Can women be on money? The answer is yes, but only if it’s quarters and only if it’s on the back of the coin. The U.S. Mint has announced that next year will mark the beginning of the American Women Quarters™ Program. From 2022 to 2025, five new quarters will be released annually, each displaying a different woman’s face (on the back).

Next year, you’ll be able to use the faces of Sally Ride, Maya Angelou, Wilma Mankiller, Nina Otero-Warren, and Anna May Wong when doing especially female things like laundry or buying a can of Diet Coke at the corner store. George Washington will still be on the front of the coin, but with a feminist twist: the new woman quarters feature a design from the late artist Laura Gardin Fraser that was originally recommended for the 1932 quarter. Now, 89 years after that recommendation and 55 years after her death, we’re getting her coin. Slay.

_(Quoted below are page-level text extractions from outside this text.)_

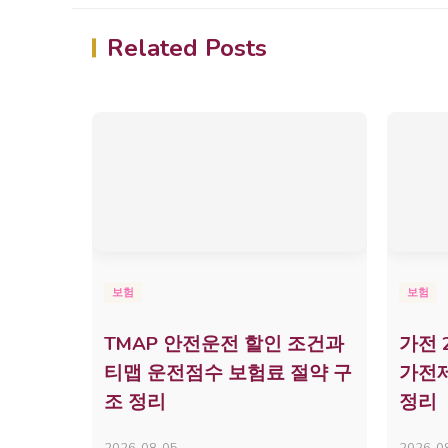
Related Posts
보험
보험
TMAP 안전운전 할인 조건과
가전 
티맵 운전점수 보험료 절약 구
가전제
조 정리
정리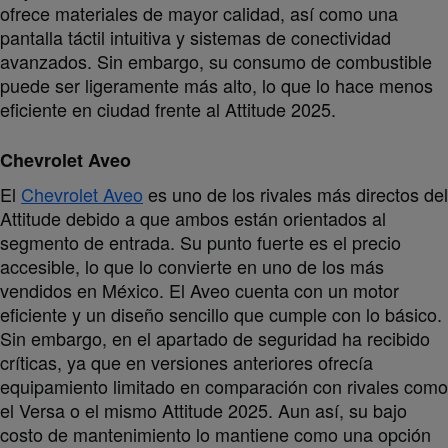
ofrece materiales de mayor calidad, así como una
pantalla táctil intuitiva y sistemas de conectividad
avanzados. Sin embargo, su consumo de combustible
puede ser ligeramente más alto, lo que lo hace menos
eficiente en ciudad frente al Attitude 2025.
Chevrolet Aveo
El
Chevrolet Aveo
es uno de los rivales más directos del
Attitude debido a que ambos están orientados al
segmento de entrada. Su punto fuerte es el precio
accesible, lo que lo convierte en uno de los más
vendidos en México. El Aveo cuenta con un motor
eficiente y un diseño sencillo que cumple con lo básico.
Sin embargo, en el apartado de seguridad ha recibido
críticas, ya que en versiones anteriores ofrecía
equipamiento limitado en comparación con rivales como
el Versa o el mismo Attitude 2025. Aun así, su bajo
costo de mantenimiento lo mantiene como una opción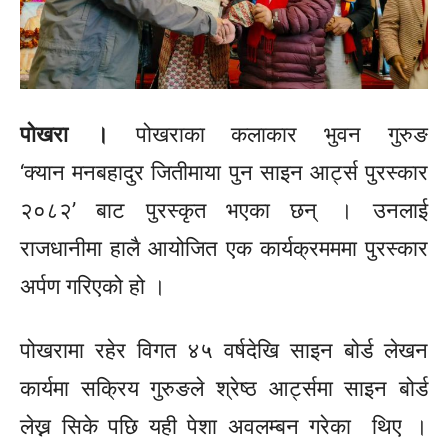
पोखरा ।
पोखराका कलाकार
भुवन
गुरुङ
‘क्यान
मनबहादुर
जितीमाया
पुन साइन आर्ट्स पुरस्कार
२०८२’ बाट पुरस्कृत भएका छन् । उनलाई
राजधानीमा हालै आयोजित एक कार्यक्रमममा पुरस्कार
अर्पण गरिएको हो ।
पोखरामा रहेर विगत ४५ वर्षदेखि साइन बोर्ड लेखन
कार्यमा सक्रिय गुरुङले श्रेष्ठ आर्ट्समा साइन बोर्ड
लेख्न सिके पछि यही पेशा अवलम्बन गरेका थिए ।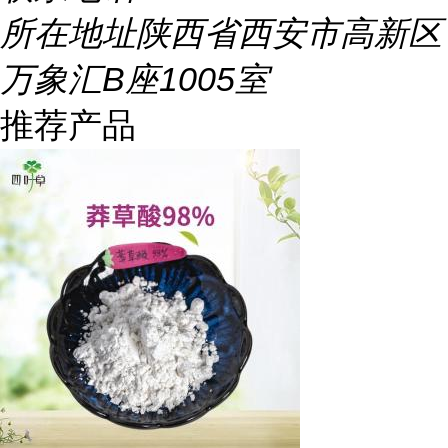
所在地址
陕西省西安市高新区
万象汇B座1005室
推荐产品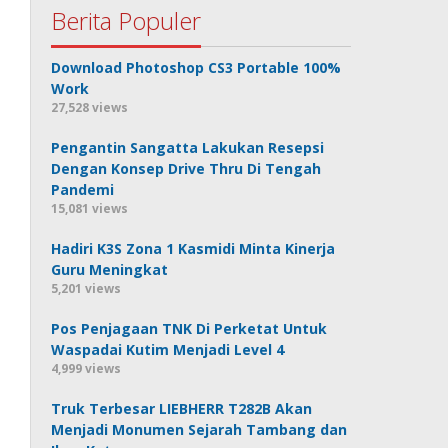
Berita Populer
Download Photoshop CS3 Portable 100%
Work
27,528 views
Pengantin Sangatta Lakukan Resepsi
Dengan Konsep Drive Thru Di Tengah
Pandemi
15,081 views
Hadiri K3S Zona 1 Kasmidi Minta Kinerja
Guru Meningkat
5,201 views
Pos Penjagaan TNK Di Perketat Untuk
Waspadai Kutim Menjadi Level 4
4,999 views
Truk Terbesar LIEBHERR T282B Akan
Menjadi Monumen Sejarah Tambang dan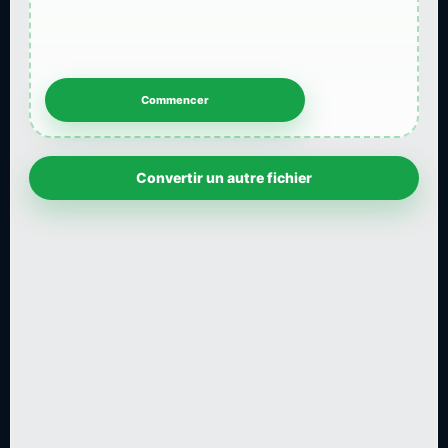
Convertir un autre fichier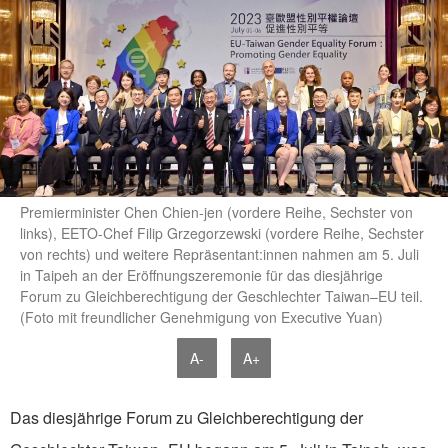
Premierminister Chen Chien-jen (vordere Reihe, Sechster von
links), EETO-Chef Filip Grzegorzewski (vordere Reihe, Sechster
von rechts) und weitere Repräsentant:innen nahmen am 5. Juli
in Taipeh an der Eröffnungszeremonie für das diesjährige
Forum zu Gleichberechtigung der Geschlechter Taiwan–EU teil.
(Foto mit freundlicher Genehmigung von Executive Yuan)
A-
A+
Das diesjährige Forum zu Gleichberechtigung der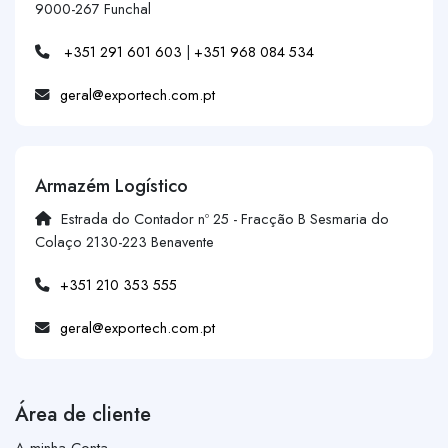
9000-267 Funchal
+351 291 601 603
|
+351 968 084 534
geral@exportech.com.pt
Armazém Logístico
Estrada do Contador nº 25 - Fracção B Sesmaria do
Colaço 2130-223 Benavente
+351 210 353 555
geral@exportech.com.pt
Área de cliente
A minha Conta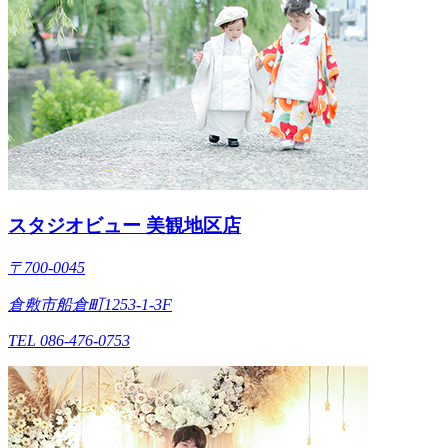
スタジオビュー 美観地区店
〒700-0045
倉敷市船倉町1253-1-3F
TEL 086-476-0753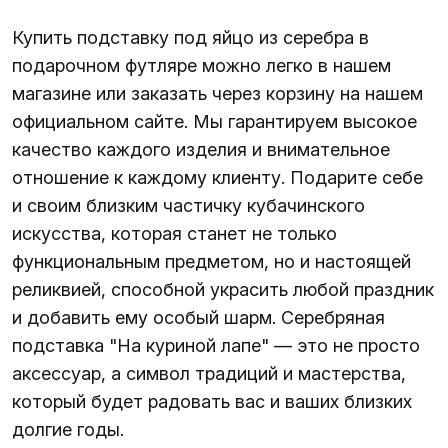
Купить подставку под яйцо из серебра в
подарочном футляре можно легко в нашем
магазине или заказать через корзину на нашем
официальном сайте. Мы гарантируем высокое
качество каждого изделия и внимательное
отношение к каждому клиенту. Подарите себе
и своим близким частичку кубачинского
искусства, которая станет не только
функциональным предметом, но и настоящей
реликвией, способной украсить любой праздник
и добавить ему особый шарм. Серебряная
подставка "На куриной лапе" — это не просто
аксессуар, а символ традиций и мастерства,
который будет радовать вас и ваших близких
долгие годы.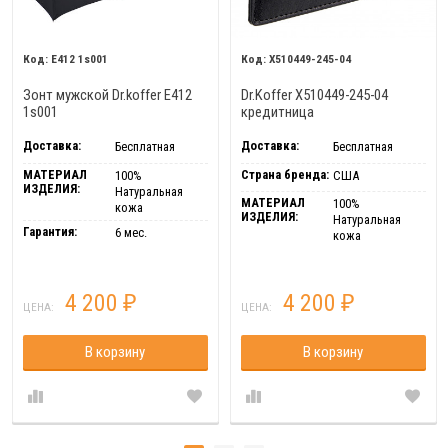
E412 1s001
X510449-245-04
Зонт мужской Dr.koffer E412
Dr.Koffer X510449-245-04
1s001
кредитница
Доставка:
Доставка:
Бесплатная
Бесплатная
МАТЕРИАЛ
Страна бренда:
100%
США
ИЗДЕЛИЯ:
Натуральная
МАТЕРИАЛ
100%
кожа
ИЗДЕЛИЯ:
Натуральная
Гарантия:
6 мес.
кожа
4 200
4 200
₽
₽
ЦЕНА:
ЦЕНА:
В корзину
В корзину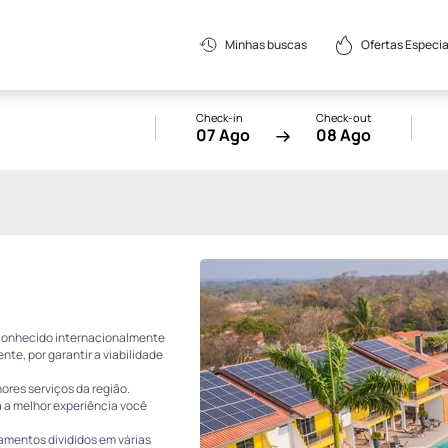
Ofertas Especia
Minhas buscas
Check-in
Check-out
07 Ago
08 Ago
, conhecido internacionalmente
te, por garantir a viabilidade
hores serviços da região.
 a melhor experiência você
amentos divididos em várias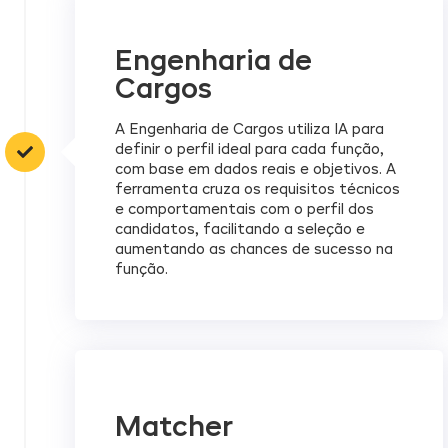
Engenharia de
Cargos
A Engenharia de Cargos utiliza IA para
definir o perfil ideal para cada função,
com base em dados reais e objetivos. A
ferramenta cruza os requisitos técnicos
e comportamentais com o perfil dos
candidatos, facilitando a seleção e
aumentando as chances de sucesso na
função.
Matcher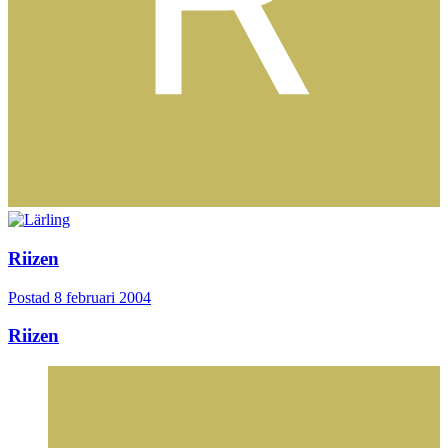
Riizen
Postad
8 februari 2004
Riizen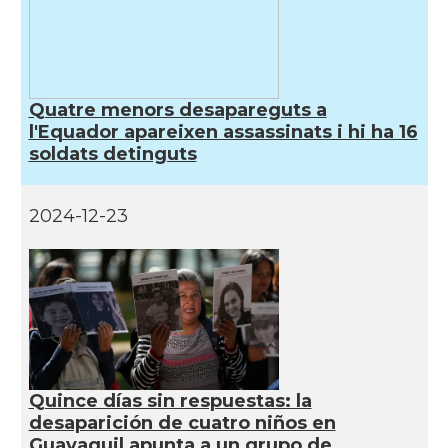
Quatre menors desapareguts a
l'Equador apareixen assassinats i hi ha 16
soldats detinguts
2024-12-23
Quince días sin respuestas: la
desaparición de cuatro niños en
Guayaquil apunta a un grupo de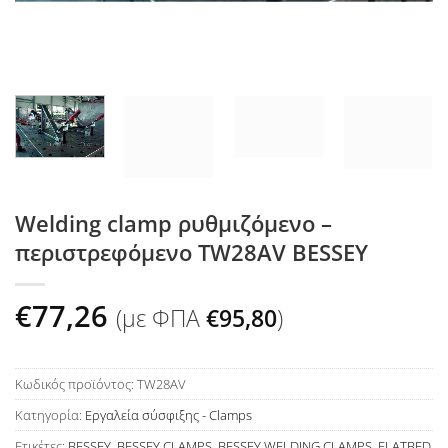
Welding clamp ρυθμιζόμενο –
περιστρεφόμενο TW28AV BESSEY
€
77,26
(με ΦΠΑ
€
95,80
)
Κωδικός προϊόντος:
TW28AV
Κατηγορία:
Εργαλεία σύσφιξης - Clamps
Ετικέτες:
BESSEY
,
BESSEY CLAMPS
,
BESSEY WELDING CLAMPS
,
FLATBED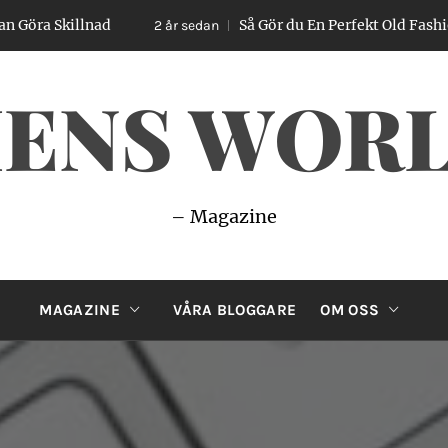
killnad
Så Gör du En Perfekt Old Fashioned – E
2 år sedan
ENS WOR
– Magazine
MAGAZINE
VÅRA BLOGGARE
OM OSS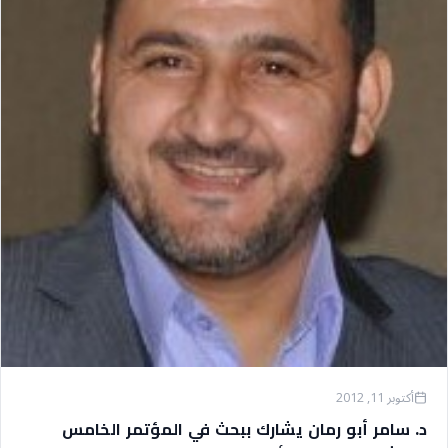
أكتوبر 11, 2012
د. سامر أبو رمان يشارك ببحث في المؤتمر الخامس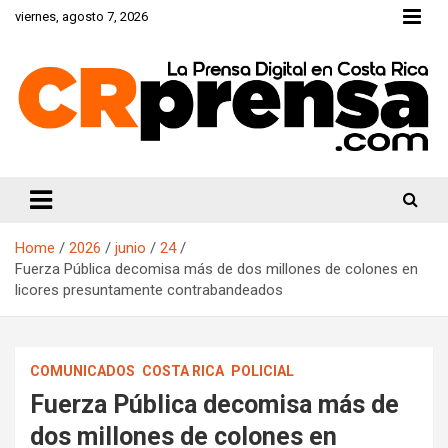
Skip
viernes, agosto 7, 2026
to
content
CRprensa.com
Home
2026
junio
24
Fuerza Pública decomisa más de dos millones de colones en
licores presuntamente contrabandeados
COMUNICADOS
COSTA RICA
POLICIAL
Fuerza Pública decomisa más de
dos millones de colones en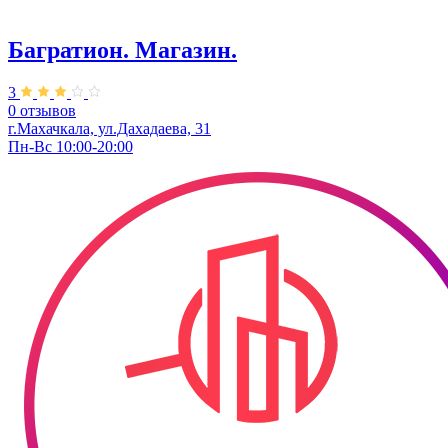
Багратион. Магазин.
3
0 отзывов
г.Махачкала, ул.Дахадаева, 31
Пн-Вс 10:00-20:00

Apparently it is much easier to put women on the backs of coins than it is to put them on an actual bill. President Biden promised early in his term that his administration would try to “speed up” the process of putting Harriet Tubman on the $20 bill. Obviously that has not yet happened, and ATMs across the country are still spitting out the visage of Andrew Jackson.

So for the time being we have to settle for the backs of quarters when looking for female representation in our cash, unless you still have one of those Sacagawea gold dollars kicking around somewhere. Say what you will about Bill Clinton, but he did put a woman’s worth at one whole dollar.